Ernest Bloch (1880-1959) was born in Geneva, Switzerland. His extraordinary talent as a musician was evident from a very early age. He played violin at age 9 and began composing shortly thereafter. His studies included some of the premier teachers and conservatories in Europe.
Bloch moved to the United States in 1916 and became an American citizen in 1924.
He was the first teacher of composition at the Mannes College The New School for Music in 1917. In 1920 he was appointed Musical Director of the newly formed Cleveland Institute of Music. He was director of the San Francisco Conservatory of Music (1925-30). He taught and lectured at the University of California, Berkley until 1952. He retired to Agate Beach, Oregon in 1941. Bloch died of cancer in 1959 at the age of 78.
Bloch was commissioned to compose a setting of the Reform Jewish Sabbath morning service for Temple Emanuel in San Francisco in 1933. During his work on this composition, Bloch was inspired to expand the “service music” into a musical setting that would reach far beyond the boundaries of a Jewish liturgy. He called the work a “cosmic poem,” and said the music “had become a private affair between God and me.” He intended the message to go to the entire world, not just the Jewish community. About “Avodath Hakodesh” (Sacred Service), Bloch said:
“This work has been composed from the text of the Prayer Book of the Reform Synagogue of America, and while it is named Sacred Service, or Sabbath Morning Service, it embraces the whole of humanity, rather than a creed or sect.
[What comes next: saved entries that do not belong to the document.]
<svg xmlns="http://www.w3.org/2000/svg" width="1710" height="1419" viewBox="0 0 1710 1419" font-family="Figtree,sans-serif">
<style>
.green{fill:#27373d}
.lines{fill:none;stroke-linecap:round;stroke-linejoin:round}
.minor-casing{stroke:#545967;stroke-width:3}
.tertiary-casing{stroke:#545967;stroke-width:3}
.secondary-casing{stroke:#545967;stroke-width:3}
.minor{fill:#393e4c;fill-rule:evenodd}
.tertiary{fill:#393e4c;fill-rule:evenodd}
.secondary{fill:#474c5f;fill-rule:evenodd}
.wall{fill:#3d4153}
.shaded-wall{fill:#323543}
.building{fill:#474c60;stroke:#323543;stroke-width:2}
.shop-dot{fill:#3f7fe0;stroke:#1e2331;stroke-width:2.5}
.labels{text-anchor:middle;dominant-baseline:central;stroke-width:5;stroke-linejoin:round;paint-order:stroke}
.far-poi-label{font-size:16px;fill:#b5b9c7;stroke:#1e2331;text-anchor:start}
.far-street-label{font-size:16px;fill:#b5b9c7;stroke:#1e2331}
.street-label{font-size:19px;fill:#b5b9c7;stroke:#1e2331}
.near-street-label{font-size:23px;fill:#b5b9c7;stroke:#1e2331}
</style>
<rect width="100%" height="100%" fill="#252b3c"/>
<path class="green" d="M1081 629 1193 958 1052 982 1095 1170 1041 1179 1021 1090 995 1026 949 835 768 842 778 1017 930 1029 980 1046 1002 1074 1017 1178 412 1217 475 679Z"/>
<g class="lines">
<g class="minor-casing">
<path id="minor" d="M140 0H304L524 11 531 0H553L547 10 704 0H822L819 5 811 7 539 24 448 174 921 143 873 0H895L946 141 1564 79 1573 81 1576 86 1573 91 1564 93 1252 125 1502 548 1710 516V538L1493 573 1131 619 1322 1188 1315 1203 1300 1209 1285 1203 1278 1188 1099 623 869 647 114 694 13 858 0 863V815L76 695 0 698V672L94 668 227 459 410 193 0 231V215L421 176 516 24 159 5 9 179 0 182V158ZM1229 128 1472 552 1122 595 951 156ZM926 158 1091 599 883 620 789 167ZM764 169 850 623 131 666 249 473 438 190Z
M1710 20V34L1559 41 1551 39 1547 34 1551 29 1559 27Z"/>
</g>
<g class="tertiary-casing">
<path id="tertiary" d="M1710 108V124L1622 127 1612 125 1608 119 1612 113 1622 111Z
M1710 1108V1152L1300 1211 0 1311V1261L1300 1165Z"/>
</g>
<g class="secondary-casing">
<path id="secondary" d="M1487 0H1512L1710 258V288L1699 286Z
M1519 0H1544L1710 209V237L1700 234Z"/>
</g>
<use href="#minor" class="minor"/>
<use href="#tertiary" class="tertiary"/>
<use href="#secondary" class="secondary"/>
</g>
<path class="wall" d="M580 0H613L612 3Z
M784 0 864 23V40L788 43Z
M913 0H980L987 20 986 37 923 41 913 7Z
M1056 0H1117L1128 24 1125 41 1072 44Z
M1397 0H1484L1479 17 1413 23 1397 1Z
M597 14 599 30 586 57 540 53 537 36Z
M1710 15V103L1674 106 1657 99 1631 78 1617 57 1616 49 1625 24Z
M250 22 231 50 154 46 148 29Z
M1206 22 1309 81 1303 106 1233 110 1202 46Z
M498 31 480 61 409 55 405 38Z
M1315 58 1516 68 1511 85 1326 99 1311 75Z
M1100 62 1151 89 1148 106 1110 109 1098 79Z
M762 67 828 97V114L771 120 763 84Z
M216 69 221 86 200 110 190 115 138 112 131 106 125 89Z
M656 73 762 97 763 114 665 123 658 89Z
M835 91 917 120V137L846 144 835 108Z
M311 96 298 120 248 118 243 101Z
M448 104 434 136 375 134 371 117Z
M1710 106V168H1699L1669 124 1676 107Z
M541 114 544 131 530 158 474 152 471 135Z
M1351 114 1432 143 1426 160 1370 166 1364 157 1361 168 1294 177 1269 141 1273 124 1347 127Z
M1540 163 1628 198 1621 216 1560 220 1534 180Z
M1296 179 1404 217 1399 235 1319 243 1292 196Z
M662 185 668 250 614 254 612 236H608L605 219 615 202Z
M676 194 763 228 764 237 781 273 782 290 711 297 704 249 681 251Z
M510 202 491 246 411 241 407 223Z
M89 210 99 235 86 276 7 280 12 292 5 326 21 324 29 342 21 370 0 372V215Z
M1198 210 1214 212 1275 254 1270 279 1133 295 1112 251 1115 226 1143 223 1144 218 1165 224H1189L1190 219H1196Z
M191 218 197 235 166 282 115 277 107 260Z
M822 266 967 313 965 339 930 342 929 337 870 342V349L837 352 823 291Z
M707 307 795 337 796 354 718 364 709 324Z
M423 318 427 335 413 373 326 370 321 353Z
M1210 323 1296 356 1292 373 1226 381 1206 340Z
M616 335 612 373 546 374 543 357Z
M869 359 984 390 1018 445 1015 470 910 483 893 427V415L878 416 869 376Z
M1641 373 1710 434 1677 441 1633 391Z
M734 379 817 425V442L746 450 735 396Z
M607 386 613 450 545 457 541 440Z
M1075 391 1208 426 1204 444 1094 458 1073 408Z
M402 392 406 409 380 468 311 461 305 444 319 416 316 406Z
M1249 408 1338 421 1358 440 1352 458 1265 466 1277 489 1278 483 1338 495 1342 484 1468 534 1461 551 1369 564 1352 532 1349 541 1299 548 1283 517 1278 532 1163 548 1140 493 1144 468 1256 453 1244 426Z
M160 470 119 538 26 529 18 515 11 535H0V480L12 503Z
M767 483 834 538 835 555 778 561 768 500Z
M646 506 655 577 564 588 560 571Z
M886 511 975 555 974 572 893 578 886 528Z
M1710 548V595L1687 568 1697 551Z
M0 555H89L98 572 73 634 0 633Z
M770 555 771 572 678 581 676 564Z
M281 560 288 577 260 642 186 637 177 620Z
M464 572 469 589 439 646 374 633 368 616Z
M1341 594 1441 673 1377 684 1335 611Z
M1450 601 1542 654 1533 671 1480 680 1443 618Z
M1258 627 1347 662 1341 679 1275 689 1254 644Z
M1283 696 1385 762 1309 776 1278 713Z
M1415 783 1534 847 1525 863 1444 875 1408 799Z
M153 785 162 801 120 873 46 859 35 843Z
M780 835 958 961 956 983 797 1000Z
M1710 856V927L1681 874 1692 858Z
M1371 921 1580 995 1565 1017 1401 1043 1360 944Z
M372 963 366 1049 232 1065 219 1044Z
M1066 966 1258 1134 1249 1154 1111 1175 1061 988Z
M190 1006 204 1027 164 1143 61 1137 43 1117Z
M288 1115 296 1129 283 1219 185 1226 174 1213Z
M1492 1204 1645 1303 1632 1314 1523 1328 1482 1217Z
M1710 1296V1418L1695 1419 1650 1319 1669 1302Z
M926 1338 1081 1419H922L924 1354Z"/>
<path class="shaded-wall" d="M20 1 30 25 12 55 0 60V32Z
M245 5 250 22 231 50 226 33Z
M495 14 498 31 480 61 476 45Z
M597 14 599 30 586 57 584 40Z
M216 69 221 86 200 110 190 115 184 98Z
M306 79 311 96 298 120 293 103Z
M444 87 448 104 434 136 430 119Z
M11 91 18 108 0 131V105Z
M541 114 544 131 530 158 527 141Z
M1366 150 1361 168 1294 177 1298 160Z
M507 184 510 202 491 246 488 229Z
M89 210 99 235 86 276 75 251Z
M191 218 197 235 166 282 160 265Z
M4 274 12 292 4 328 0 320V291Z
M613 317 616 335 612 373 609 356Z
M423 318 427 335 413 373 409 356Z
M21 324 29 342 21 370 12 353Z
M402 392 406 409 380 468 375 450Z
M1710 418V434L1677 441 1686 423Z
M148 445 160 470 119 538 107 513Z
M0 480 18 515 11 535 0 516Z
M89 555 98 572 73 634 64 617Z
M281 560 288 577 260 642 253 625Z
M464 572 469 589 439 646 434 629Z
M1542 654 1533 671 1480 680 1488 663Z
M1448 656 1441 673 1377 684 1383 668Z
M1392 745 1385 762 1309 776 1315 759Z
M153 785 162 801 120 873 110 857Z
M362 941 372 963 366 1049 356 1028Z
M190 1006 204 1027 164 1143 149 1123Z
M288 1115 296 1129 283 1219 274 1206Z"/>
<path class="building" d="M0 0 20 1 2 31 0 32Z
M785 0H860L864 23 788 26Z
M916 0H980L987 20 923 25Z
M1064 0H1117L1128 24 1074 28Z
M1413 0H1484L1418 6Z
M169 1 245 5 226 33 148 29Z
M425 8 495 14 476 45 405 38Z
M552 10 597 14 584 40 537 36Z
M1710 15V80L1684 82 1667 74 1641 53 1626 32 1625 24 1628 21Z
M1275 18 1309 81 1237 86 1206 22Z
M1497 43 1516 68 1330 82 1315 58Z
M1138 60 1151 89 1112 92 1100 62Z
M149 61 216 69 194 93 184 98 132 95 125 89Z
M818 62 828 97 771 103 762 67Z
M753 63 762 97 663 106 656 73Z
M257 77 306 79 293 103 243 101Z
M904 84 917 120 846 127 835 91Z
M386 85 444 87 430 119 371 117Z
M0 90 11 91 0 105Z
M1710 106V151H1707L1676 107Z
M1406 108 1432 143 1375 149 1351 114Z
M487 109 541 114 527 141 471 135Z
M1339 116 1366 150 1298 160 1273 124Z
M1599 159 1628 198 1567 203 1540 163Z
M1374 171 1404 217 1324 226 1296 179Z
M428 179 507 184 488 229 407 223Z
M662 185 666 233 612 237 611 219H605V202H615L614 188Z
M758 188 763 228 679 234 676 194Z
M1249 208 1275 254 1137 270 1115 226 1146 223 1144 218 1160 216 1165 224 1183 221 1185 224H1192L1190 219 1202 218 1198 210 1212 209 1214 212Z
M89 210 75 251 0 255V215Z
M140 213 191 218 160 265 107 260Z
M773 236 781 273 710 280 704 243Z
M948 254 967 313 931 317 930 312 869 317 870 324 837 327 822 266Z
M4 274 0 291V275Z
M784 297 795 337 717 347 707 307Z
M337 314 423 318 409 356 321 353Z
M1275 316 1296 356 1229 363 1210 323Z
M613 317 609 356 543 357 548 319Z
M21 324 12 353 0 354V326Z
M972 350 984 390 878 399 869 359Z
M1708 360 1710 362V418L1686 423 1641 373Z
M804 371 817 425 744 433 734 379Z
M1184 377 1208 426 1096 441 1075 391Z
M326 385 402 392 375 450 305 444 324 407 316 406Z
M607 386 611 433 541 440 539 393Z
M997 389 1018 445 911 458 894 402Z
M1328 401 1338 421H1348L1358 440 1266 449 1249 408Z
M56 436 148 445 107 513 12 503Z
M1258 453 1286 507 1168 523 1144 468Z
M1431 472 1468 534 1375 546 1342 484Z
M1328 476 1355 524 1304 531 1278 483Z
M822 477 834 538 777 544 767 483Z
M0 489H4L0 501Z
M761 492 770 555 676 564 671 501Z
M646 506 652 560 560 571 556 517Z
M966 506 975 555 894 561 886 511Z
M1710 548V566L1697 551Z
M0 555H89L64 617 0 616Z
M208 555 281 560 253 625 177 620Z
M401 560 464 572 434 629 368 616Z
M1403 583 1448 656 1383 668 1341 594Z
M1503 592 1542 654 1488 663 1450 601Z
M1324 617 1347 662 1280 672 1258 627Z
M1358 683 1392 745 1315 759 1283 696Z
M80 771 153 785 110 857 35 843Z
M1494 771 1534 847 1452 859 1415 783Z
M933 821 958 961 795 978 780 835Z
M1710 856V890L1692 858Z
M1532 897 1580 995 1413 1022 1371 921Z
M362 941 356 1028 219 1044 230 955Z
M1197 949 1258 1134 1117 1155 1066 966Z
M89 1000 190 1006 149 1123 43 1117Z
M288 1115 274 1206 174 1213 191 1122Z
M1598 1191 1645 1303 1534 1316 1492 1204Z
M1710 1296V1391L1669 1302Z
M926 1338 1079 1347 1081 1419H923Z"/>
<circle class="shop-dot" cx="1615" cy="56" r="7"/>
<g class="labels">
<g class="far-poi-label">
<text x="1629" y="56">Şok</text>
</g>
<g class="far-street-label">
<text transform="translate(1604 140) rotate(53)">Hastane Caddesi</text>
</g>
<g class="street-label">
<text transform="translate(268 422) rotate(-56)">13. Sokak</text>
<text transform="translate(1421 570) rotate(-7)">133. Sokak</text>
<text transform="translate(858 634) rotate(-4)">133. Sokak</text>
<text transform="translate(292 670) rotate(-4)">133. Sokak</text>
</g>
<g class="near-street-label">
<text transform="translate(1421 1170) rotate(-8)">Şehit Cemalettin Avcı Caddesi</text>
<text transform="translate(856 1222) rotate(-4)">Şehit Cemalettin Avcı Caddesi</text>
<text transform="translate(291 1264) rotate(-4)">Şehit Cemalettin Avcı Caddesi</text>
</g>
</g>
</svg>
“For fifty minutes I hope it will bring to the souls, minds and hearts of the people, a little more confidence, make them a little more kind and indulgent than they were and bring them peace.”
Musica Sacra dedicates its performance in remembrance of the 75th Anniversary of the liberation of the Nazi death camps, to memorialize those who lost their lives in, and to honor those who survived, the Holocaust. We, too, say “Never forget.”
Daniel Cartlidge, Baritone, is widely regarded as one of the Florida Gulf Coast's most sought after solo artists. His wide ranging career has seen him perform in concert hall, operatic stage, church and temple settings.
Mr. Cartlidge has performed with Musica Sacra several times over the past ten seasons, in works spanning more than 5 centuries. In addition, he has performed frequently with Key Chorale and many other Sarasota performance ensembles.